(Exercise directions) Retype each of the following rows precisely as it appears, without altering any character.

BEGIN Data in this exercise

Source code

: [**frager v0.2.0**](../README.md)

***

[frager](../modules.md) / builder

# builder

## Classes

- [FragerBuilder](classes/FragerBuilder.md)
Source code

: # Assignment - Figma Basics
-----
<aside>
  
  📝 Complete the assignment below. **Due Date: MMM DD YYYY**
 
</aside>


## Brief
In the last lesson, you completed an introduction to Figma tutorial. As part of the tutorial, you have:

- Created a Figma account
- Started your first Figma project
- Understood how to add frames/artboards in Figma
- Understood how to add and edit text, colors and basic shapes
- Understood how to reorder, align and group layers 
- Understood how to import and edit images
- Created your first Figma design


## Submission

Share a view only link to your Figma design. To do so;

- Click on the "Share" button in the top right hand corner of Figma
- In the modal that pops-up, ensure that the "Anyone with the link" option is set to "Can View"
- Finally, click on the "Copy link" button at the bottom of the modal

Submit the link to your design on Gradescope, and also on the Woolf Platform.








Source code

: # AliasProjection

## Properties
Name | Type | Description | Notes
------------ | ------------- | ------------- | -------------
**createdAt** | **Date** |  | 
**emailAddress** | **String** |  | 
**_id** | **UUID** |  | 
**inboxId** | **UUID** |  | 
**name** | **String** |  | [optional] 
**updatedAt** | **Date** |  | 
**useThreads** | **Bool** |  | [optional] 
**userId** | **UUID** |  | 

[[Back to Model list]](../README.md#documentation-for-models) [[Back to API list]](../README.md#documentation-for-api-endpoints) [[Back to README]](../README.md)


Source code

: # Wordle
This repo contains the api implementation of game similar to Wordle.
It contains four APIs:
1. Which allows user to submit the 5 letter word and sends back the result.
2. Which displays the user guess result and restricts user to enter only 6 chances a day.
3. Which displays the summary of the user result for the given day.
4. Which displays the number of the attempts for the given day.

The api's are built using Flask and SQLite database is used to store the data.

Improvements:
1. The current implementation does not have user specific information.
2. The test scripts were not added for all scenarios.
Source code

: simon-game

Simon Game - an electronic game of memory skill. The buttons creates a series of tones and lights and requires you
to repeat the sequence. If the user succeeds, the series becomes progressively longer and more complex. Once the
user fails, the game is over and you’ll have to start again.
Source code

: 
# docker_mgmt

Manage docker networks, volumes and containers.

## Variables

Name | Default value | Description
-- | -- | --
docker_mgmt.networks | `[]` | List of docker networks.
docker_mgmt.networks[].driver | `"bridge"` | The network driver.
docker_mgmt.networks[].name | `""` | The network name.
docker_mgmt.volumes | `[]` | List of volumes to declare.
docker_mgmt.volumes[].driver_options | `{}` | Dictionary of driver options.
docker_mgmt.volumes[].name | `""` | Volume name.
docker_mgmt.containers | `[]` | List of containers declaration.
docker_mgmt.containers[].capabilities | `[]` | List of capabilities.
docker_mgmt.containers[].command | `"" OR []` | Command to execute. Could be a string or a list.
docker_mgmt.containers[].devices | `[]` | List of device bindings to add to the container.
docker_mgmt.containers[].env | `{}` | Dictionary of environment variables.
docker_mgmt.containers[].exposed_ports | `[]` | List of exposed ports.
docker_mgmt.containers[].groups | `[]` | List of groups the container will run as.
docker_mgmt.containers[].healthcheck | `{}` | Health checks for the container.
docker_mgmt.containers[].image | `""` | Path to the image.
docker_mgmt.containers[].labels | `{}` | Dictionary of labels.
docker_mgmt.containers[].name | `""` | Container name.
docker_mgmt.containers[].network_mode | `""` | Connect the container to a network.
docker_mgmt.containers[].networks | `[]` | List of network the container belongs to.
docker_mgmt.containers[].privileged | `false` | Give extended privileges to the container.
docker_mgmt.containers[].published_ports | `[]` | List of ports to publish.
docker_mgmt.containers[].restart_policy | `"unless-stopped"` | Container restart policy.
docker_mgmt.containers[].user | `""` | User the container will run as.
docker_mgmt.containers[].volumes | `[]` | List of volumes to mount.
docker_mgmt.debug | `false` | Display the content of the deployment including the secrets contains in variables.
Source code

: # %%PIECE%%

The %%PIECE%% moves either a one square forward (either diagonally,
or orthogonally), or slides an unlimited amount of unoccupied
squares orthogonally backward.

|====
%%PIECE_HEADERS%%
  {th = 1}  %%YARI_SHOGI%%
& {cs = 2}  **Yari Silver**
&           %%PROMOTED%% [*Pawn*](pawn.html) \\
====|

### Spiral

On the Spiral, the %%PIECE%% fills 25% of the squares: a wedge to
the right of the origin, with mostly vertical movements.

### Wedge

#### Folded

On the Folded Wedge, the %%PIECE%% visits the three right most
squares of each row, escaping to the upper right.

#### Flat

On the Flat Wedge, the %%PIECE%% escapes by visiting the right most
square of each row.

END Data in this exercise

(Final answer)
Source code

: [**frager v0.2.0**](../README.md)

***

[frager](../modules.md) / builder

# builder

## Classes

- [FragerBuilder](classes/FragerBuilder.md)
Source code

: # Assignment - Figma Basics
-----
<aside>
  
  📝 Complete the assignment below. **Due Date: MMM DD YYYY**
 
</aside>


## Brief
In the last lesson, you completed an introduction to Figma tutorial. As part of the tutorial, you have:

- Created a Figma account
- Started your first Figma project
- Understood how to add frames/artboards in Figma
- Understood how to add and edit text, colors and basic shapes
- Understood how to reorder, align and group layers 
- Understood how to import and edit images
- Created your first Figma design


## Submission

Share a view only link to your Figma design. To do so;

- Click on the "Share" button in the top right hand corner of Figma
- In the modal that pops-up, ensure that the "Anyone with the link" option is set to "Can View"
- Finally, click on the "Copy link" button at the bottom of the modal

Submit the link to your design on Gradescope, and also on the Woolf Platform.








Source code

: # AliasProjection

## Properties
Name | Type | Description | Notes
------------ | ------------- | ------------- | -------------
**createdAt** | **Date** |  | 
**emailAddress** | **String** |  | 
**_id** | **UUID** |  | 
**inboxId** | **UUID** |  | 
**name** | **String** |  | [optional] 
**updatedAt** | **Date** |  | 
**useThreads** | **Bool** |  | [optional] 
**userId** | **UUID** |  | 

[[Back to Model list]](../README.md#documentation-for-models) [[Back to API list]](../README.md#documentation-for-api-endpoints) [[Back to README]](../README.md)


Source code

: # Wordle
This repo contains the api implementation of game similar to Wordle.
It contains four APIs:
1. Which allows user to submit the 5 letter word and sends back the result.
2. Which displays the user guess result and restricts user to enter only 6 chances a day.
3. Which displays the summary of the user result for the given day.
4. Which displays the number of the attempts for the given day.

The api's are built using Flask and SQLite database is used to store the data.

Improvements:
1. The current implementation does not have user specific information.
2. The test scripts were not added for all scenarios.
Source code

: simon-game

Simon Game - an electronic game of memory skill. The buttons creates a series of tones and lights and requires you
to repeat the sequence. If the user succeeds, the series becomes progressively longer and more complex. Once the
user fails, the game is over and you’ll have to start again.
Source code

: 
# docker_mgmt

Manage docker networks, volumes and containers.

## Variables

Name | Default value | Description
-- | -- | --
docker_mgmt.networks | `[]` | List of docker networks.
docker_mgmt.networks[].driver | `"bridge"` | The network driver.
docker_mgmt.networks[].name | `""` | The network name.
docker_mgmt.volumes | `[]` | List of volumes to declare.
docker_mgmt.volumes[].driver_options | `{}` | Dictionary of driver options.
docker_mgmt.volumes[].name | `""` | Volume name.
docker_mgmt.containers | `[]` | List of containers declaration.
docker_mgmt.containers[].capabilities | `[]` | List of capabilities.
docker_mgmt.containers[].command | `"" OR []` | Command to execute. Could be a string or a list.
docker_mgmt.containers[].devices | `[]` | List of device bindings to add to the container.
docker_mgmt.containers[].env | `{}` | Dictionary of environment variables.
docker_mgmt.containers[].exposed_ports | `[]` | List of exposed ports.
docker_mgmt.containers[].groups | `[]` | List of groups the container will run as.
docker_mgmt.containers[].healthcheck | `{}` | Health checks for the container.
docker_mgmt.containers[].image | `""` | Path to the image.
docker_mgmt.containers[].labels | `{}` | Dictionary of labels.
docker_mgmt.containers[].name | `""` | Container name.
docker_mgmt.containers[].network_mode | `""` | Connect the container to a network.
docker_mgmt.containers[].networks | `[]` | List of network the container belongs to.
docker_mgmt.containers[].privileged | `false` | Give extended privileges to the container.
docker_mgmt.containers[].published_ports | `[]` | List of ports to publish.
docker_mgmt.containers[].restart_policy | `"unless-stopped"` | Container restart policy.
docker_mgmt.containers[].user | `""` | User the container will run as.
docker_mgmt.containers[].volumes | `[]` | List of volumes to mount.
docker_mgmt.debug | `false` | Display the content of the deployment including the secrets contains in variables.
Source code

: # %%PIECE%%

The %%PIECE%% moves either a one square forward (either diagonally,
or orthogonally), or slides an unlimited amount of unoccupied
squares orthogonally backward.

|====
%%PIECE_HEADERS%%
  {th = 1}  %%YARI_SHOGI%%
& {cs = 2}  **Yari Silver**
&           %%PROMOTED%% [*Pawn*](pawn.html) \\
====|

### Spiral

On the Spiral, the %%PIECE%% fills 25% of the squares: a wedge to
the right of the origin, with mostly vertical movements.

### Wedge

#### Folded

On the Folded Wedge, the %%PIECE%% visits the three right most
squares of each row, escaping to the upper right.

#### Flat

On the Flat Wedge, the %%PIECE%% escapes by visiting the right most
square of each row.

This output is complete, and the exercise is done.